И он пошел на эту операцию.
Отвечая на ваш вопрос. Почему я такой заход сделал. Неважно какая выборка, репрезентативность не всегда равна надежности исследования. В репрезентации надо играть совсем в других историях. Вот я, допустим, консультирую опросы по Крыму, по отношению к Президенту. А здесь мы о жизни говорим, о более важной вещи, чем репрезентация подавляющего большинства или меньшинства населения России.
Вопрос из зала 2
А назовите, пожалуйста, книгу философа.
Дмитрий Рогозин
Иван Иллич. У него на русский переведена книга «Освобождение от школ». А по медикализации я не помню на английском название, но вы найдете её, она очень популярная. А вот по «Освобождение от школ» тоже парадоксальный опыт, он сказал, что самое большое зло ХХ века — это всеобщее среднее образование. Нет ничего более страшного, катастрофичного для нашей жизни.
Вопрос из зала 3
Книга, которую вы цитировали, называется «Medical Nemesis», Медицинская немезида. Исполняется в этом году 40 лет со дня публикации этой книжки. Вся беда в том, что к сожалению она построена на кейсах, которые устарели. И если её переводить сейчас, она будет казаться, именно из-за того, что она на старых кейсах была построена, её уже трудно воспринимать. Но в принципе влияние этой книжки на медицинское сообщество было колоссальным. Потому что Аня Сонькина говорила, что есть очень большой разрыв между тем, как можно говорить о смерти у нас в России и за рубежом. Эта книжка на медицинское сообщество западное повлияла совершенно мощным образом. Я помню высказывание главного редактора Британского медицинского журнала Ричарда Смита, который говорил о том, что когда он слышал выступление Ивана Иллича живьем, это уже помимо книжки, он говорил: «Это, пожалуй, первый раз в жизни, когда я испытал такое чувство, которое близко к религиозному».
Вопрос из зала 2
Вы говорите, что ваш объект исследования был готов умереть, почему он не покончил жизнь самоубийством. А если не был готов умереть, почему он не рассматривал крионику или другие методы, которые пока еще не доказано, но дают шанс, что пациент будет восстановлен после того, что мы называем… (нрзб)

************

▸ Условия упражнения:
1. Ответьте по фрагменту дискуссии:
(a) Какая книга Ивана Иллича, по словам Дмитрия Рогозина, переведена на русский?
(b) Сколько лет в этом году исполняется со дня публикации «Medical Nemesis»?
(c) Кто назван главным редактором Британского медицинского журнала?
2. Перепишите без изменений ту часть фрагмента дискуссии, которая открывается словами «И он пошел на» и заканчивается словами «пожалуйста, книгу философа.».
Данные для этого упражнения не нужны.

[Сохранённые записи данных]
************

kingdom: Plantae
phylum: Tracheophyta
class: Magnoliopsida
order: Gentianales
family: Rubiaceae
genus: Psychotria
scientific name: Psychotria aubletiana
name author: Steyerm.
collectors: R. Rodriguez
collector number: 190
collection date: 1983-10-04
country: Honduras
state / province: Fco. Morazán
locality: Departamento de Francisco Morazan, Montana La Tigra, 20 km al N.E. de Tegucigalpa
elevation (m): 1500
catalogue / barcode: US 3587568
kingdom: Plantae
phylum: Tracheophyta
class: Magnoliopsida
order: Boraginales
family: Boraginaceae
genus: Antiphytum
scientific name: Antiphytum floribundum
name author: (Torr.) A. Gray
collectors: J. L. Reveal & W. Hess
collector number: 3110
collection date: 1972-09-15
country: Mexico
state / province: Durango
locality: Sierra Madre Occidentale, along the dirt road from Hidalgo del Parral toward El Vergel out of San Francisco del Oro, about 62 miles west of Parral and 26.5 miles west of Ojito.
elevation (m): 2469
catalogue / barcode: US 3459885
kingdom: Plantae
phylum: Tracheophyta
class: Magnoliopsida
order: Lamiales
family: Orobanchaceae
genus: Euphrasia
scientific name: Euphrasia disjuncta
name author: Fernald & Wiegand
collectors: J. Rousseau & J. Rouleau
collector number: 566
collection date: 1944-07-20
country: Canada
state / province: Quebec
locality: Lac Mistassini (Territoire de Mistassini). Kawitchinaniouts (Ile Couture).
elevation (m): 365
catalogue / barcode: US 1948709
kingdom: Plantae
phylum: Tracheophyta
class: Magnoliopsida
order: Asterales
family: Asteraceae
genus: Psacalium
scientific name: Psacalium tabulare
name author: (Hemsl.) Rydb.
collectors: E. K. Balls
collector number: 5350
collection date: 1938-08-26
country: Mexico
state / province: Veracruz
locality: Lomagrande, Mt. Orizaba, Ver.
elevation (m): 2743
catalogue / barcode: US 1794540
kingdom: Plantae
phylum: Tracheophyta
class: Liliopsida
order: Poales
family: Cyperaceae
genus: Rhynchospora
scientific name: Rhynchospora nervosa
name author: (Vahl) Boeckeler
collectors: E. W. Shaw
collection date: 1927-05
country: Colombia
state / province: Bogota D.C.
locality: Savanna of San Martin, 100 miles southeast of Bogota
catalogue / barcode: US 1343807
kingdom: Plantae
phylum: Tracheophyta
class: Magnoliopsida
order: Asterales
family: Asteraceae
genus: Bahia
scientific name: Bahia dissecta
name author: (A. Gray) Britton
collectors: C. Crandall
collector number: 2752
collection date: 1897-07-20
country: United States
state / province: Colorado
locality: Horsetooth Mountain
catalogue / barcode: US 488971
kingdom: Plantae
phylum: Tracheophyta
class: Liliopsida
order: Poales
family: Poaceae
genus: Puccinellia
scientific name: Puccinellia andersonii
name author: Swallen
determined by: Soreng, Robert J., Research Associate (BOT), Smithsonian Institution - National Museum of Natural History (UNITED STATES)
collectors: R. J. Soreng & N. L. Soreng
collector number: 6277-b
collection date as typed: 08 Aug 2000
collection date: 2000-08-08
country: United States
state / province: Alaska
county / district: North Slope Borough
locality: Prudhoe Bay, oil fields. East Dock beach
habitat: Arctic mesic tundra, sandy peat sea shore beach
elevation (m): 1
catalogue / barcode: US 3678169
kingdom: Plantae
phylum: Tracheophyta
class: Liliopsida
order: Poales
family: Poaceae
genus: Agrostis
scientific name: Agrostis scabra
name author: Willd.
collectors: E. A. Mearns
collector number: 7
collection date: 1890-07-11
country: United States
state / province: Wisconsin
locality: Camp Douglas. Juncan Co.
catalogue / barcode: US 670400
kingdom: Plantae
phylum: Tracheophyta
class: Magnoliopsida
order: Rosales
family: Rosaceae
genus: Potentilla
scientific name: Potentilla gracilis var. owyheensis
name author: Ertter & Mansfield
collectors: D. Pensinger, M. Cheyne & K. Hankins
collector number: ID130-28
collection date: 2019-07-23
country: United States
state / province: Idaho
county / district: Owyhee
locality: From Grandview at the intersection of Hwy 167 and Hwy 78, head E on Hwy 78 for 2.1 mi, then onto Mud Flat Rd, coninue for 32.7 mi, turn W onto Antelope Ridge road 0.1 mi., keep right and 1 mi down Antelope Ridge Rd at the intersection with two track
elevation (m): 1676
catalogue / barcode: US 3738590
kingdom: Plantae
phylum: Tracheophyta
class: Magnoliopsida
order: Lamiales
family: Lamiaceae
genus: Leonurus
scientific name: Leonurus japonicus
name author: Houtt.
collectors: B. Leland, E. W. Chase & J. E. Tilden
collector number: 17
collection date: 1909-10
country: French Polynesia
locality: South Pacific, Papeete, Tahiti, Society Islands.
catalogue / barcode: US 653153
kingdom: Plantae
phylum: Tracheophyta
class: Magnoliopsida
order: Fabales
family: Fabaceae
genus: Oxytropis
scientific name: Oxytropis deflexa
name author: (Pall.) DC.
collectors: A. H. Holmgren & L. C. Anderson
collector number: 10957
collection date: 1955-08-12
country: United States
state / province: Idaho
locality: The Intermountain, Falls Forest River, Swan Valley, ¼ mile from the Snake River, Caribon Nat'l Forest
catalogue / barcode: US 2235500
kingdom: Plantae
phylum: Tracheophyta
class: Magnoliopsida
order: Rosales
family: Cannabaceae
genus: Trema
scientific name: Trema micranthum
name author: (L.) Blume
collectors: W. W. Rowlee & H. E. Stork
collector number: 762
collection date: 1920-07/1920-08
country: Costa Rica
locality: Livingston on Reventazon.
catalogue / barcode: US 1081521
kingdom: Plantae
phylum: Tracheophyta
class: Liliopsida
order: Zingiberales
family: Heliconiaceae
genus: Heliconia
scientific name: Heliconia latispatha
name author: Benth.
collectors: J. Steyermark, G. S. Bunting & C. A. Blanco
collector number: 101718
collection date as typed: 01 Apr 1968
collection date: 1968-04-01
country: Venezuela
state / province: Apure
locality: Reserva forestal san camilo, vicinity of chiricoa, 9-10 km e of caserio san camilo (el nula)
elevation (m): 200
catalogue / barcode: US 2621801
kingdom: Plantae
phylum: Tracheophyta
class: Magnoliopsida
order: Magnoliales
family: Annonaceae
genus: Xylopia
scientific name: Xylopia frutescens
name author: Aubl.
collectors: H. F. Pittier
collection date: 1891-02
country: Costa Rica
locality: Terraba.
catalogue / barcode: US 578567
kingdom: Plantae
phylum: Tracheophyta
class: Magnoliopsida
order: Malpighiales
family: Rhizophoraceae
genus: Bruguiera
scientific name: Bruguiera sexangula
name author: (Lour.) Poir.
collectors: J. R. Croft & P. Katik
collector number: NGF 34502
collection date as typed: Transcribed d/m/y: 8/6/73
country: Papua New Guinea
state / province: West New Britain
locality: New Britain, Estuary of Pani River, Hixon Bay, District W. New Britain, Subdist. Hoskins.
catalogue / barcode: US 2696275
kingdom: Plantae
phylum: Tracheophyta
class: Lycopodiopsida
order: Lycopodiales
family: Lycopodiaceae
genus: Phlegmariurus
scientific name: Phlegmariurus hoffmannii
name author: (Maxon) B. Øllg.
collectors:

************

▸ Ответы по номерам:
1.
(a) «Освобождение от школ».
(b) 40 лет.
(c) Ричард Смит.

2.
И он пошел на эту операцию.
Отвечая на ваш вопрос. Почему я такой заход сделал. Неважно какая выборка, репрезентативность не всегда равна надежности исследования. В репрезентации надо играть совсем в других историях. Вот я, допустим, консультирую опросы по Крыму, по отношению к Президенту. А здесь мы о жизни говорим, о более важной вещи, чем репрезентация подавляющего большинства или меньшинства населения России.
Вопрос из зала 2
А назовите, пожалуйста, книгу философа.